Math for CS: Induction


Induction is a powerful method for showing a property is true for all non-negative integers. Induction plays a central role in discrete mathematics and computer science. In fact, its use is a defining characteristic of discrete—as opposed to continuous—mathematics. This chapter introduces two versions of induction, Ordinary and Strong, and explains why they work and how to use them in proofs.

We are given the induction principle, which states the following. Let P be a predicate on non-negative integers. If P(0) is true, and P(n) implies P(n+1) for all non-negative integers, n, then P(m) is true for all non-negative integers, m.

Induction Template

We are then given a familiar example along with a template for applying an induction proof.

Five components of the template:

  1. State that the proof uses induction. This immediately conveys the overall structure of the proof, which helps your reader follow your argument.
  2. Define an appropriate predicate P(n). The predicate P(n) is called the induction hypothesis. The eventual conclusion of the induction argument will be that P(n) is true for all nonnegative n. A clearly stated induction hypothesis is often the most important part of an induction proof, and its omission is the largest source of confused proofs by students. In the simplest cases, the induction hypothesis can be lifted straight from the proposition you are trying to prove, as we did with equation (5.1). Sometimes the induction hypothesis will involve several variables, in which case you should indicate which variable serves as n.
  3. Prove that P(0) is true. This is usually easy, as in the example above. This part of the proof is called the base case or basis step.
  4. Prove that P(n) implies P(n+1) for every nonnegative integer n. This is called the inductive step. The basic plan is always the same: assume that P(n) is true and then use this assumption to prove that P(n+1) is true. These two statements should be fairly similar, but bridging the gap may require some ingenuity. Whatever argument you give must be valid for every nonnegative integer n, since the goal is to prove that all the following implications are true: P(0) implies P(1), P(1) implies P(2), P(2) implies P(3), …
  5. Invoke induction. Given these facts, the induction principle allows you to conclude that P(n) is true for all nonnegative n. This is the logical capstone to the whole argument, but it is so standard that it’s usual not to mention it explicitly.

Always be sure to explicitly label the base case and the inductive step. Doing so will make your proofs clearer and will decrease the chance that you forget a key step—like checking the base case.

We are walked through an example where we need a stronger induction hypothesis in order to prove by induction. The author notes that it is not always immediately obvious what a more clever induction hypothesis could be. They mentioned that it took mathematicians over 20 years to prove something by induction. It ended up taking a clever induction hypothesis.

We are also walked through a bogus proof.

Strong induction.

A useful variant of induction is called strong induction.

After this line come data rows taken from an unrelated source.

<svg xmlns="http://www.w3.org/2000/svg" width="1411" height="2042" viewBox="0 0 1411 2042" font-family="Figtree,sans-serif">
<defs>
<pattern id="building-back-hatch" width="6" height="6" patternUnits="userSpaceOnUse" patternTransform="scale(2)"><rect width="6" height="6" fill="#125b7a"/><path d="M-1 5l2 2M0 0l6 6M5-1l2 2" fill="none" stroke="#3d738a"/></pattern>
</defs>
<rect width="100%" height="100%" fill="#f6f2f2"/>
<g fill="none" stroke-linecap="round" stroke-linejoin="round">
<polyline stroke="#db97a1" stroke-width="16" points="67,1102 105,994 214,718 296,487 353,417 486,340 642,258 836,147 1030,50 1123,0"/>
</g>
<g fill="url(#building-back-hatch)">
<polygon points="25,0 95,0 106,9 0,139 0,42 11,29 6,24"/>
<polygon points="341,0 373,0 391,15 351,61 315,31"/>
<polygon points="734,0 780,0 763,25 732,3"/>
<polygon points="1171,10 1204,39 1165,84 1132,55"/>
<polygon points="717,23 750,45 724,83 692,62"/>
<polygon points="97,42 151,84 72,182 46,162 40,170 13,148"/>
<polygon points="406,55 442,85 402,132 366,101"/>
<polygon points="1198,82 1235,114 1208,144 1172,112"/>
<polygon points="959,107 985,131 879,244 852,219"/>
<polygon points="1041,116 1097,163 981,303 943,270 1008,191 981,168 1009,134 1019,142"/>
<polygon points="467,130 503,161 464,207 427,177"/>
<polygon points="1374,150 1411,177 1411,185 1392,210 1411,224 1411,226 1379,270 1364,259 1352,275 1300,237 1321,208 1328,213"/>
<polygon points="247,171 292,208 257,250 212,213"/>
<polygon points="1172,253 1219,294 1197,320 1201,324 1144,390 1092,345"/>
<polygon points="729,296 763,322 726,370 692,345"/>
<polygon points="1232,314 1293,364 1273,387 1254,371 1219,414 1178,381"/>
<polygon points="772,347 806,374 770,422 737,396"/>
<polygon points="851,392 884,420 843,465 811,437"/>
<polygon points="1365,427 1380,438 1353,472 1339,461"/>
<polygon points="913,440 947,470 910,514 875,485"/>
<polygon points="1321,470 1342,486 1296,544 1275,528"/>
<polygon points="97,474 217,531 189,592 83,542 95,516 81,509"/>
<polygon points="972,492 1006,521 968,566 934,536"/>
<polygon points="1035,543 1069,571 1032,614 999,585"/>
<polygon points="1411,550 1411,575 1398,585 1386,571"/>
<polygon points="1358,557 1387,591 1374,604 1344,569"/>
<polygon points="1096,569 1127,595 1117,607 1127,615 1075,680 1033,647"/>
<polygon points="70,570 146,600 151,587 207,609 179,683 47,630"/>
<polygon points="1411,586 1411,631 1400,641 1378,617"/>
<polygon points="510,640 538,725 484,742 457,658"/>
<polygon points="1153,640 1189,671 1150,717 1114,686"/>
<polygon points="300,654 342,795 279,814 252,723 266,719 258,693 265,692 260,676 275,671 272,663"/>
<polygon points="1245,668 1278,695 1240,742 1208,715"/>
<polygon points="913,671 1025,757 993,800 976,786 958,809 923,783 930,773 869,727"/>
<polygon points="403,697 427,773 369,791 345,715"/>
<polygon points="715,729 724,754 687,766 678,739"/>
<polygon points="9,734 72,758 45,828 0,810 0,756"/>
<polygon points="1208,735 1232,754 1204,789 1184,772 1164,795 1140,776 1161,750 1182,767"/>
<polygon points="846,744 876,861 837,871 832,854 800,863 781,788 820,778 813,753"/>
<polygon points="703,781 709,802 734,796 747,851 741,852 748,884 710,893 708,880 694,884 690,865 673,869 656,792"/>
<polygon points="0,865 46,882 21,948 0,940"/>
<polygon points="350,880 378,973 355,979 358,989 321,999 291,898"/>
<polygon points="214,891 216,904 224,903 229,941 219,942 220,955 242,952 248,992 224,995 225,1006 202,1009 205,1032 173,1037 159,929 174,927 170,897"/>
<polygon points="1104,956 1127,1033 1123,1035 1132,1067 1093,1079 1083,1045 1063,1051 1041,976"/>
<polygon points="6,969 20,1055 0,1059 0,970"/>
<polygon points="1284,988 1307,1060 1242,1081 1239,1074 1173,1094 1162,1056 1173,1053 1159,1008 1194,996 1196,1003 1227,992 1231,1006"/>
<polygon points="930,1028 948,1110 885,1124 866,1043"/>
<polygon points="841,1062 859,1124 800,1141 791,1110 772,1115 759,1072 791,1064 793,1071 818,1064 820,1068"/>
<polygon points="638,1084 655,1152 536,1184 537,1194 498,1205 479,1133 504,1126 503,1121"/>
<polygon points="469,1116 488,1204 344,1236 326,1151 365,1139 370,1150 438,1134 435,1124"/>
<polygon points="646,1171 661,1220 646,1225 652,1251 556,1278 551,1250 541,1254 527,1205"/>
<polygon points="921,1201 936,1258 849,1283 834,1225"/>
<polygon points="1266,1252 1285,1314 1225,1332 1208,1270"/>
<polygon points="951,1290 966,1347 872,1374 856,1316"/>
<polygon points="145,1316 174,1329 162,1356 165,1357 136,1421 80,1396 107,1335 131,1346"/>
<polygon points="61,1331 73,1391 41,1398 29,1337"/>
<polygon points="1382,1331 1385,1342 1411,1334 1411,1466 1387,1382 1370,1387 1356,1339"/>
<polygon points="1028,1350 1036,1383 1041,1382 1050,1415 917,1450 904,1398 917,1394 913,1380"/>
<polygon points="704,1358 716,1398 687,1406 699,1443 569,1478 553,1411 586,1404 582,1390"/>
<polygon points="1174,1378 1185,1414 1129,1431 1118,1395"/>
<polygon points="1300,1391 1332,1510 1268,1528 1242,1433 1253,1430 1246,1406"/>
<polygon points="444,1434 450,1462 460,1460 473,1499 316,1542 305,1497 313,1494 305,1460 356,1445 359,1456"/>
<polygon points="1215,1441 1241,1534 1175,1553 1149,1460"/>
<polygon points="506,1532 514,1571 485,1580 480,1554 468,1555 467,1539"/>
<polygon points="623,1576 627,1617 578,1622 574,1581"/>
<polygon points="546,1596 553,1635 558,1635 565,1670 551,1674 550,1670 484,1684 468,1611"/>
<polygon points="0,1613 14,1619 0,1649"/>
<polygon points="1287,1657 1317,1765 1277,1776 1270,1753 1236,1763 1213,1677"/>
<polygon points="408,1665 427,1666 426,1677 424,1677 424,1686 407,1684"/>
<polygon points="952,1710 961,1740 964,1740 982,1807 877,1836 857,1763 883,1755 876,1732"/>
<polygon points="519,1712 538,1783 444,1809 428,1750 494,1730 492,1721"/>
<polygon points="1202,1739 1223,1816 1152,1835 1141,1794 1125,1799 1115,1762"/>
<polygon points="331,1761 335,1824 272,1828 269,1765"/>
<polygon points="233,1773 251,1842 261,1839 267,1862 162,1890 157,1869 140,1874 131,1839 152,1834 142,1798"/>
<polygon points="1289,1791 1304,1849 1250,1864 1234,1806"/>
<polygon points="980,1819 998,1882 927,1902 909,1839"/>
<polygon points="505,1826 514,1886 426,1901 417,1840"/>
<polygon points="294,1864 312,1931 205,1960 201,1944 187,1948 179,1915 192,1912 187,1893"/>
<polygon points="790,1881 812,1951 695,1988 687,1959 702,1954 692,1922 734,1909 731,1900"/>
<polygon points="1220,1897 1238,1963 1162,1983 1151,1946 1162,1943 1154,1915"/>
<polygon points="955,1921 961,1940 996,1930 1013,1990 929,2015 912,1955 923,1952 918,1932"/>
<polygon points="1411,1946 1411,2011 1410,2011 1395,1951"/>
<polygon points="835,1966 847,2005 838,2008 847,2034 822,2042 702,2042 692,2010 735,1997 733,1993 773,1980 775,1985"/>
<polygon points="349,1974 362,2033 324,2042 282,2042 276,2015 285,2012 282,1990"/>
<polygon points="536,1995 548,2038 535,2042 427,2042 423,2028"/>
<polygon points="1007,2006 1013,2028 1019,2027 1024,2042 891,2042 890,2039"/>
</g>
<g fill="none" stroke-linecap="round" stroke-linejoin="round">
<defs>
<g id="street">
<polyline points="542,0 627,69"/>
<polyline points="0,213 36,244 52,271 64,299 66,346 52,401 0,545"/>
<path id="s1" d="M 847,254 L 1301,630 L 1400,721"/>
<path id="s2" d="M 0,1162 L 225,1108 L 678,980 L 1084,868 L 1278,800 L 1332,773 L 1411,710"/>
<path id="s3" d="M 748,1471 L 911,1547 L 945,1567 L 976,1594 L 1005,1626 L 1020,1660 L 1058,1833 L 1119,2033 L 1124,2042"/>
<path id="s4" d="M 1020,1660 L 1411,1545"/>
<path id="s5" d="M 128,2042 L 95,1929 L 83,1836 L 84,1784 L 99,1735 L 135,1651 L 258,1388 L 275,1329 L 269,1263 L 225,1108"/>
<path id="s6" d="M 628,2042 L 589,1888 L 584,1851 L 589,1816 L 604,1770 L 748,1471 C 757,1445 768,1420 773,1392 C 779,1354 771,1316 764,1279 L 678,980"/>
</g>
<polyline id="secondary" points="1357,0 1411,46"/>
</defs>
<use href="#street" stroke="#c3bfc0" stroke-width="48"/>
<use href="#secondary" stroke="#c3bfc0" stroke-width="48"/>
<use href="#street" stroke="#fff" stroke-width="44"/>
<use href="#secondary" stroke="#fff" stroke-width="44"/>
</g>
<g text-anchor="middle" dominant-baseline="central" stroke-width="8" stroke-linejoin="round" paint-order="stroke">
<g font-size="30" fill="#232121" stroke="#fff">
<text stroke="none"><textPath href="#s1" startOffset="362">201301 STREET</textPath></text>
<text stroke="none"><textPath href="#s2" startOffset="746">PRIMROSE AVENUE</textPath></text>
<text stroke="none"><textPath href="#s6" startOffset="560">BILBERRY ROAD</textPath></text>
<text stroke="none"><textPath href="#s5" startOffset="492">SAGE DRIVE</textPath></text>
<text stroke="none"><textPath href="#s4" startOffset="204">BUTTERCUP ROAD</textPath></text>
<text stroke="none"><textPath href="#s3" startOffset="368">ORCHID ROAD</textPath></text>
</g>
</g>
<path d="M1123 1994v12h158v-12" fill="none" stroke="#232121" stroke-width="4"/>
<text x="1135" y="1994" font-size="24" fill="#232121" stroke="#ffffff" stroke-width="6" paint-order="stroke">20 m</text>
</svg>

Strong induction and ordinary induction are used for exactly the same thing: proving that a predicate is true for all nonnegative integers. Strong induction is useful when a simple proof that the predicate holds for n + 1 does not follow just from the fact that it holds at n, but from the fact that it holds for other values <= n.

Strong induction vs. induction vs. well-ordering

Strong induction looks genuinely “stronger” than ordinary induction —after all, you can assume a lot more when proving the induction step. Since ordinary induction is a special case of strong induction, you might wonder why anyone would bother with the ordinary induction. But strong induction really isn’t any stronger, because a simple text manipulation program can automatically reformat any proof using strong induction into a proof using ordinary induction—just by decorating the induction hypothesis with a universal quantifier in a standard way. Still, it’s worth distinguishing these two kinds of induction, since which you use will signal whether the inductive step for n + 1 follows directly from the case for n or requires cases smaller than n, and that is generally good for your reader to know. The template for the two kinds of induction rules looks nothing like the one for the Well Ordering Principle, but this chapter included a couple of examples where induction was used to prove something already proved using well ordering. In fact, this can always be done. As the examples may suggest, any well ordering proof can automatically be reformatted into an induction proof.

So theoretically, no one need bother with the Well Ordering Principle either. But it’s equally easy to go the other way, and automatically reformat any strong induction proof into a Well Ordering proof. The three proof methods—well ordering, induction, and strong induction—are simply different formats for presenting the same mathematical reasoning! So why three methods? Well, sometimes induction proofs are clearer because they don’t require proof by contradiction. Also, induction proofs often provide recursive procedures that reduce large inputs to smaller ones. On the other hand, well ordering can come out slightly shorter and sometimes seem more natural and less worrisome to beginners. So which method should you use? There is no simple recipe. Sometimes the only way to decide is to write up a proof using more than one method and compare how they come out. But whichever method you choose, be sure to state the method up front to help a reader follow your proof.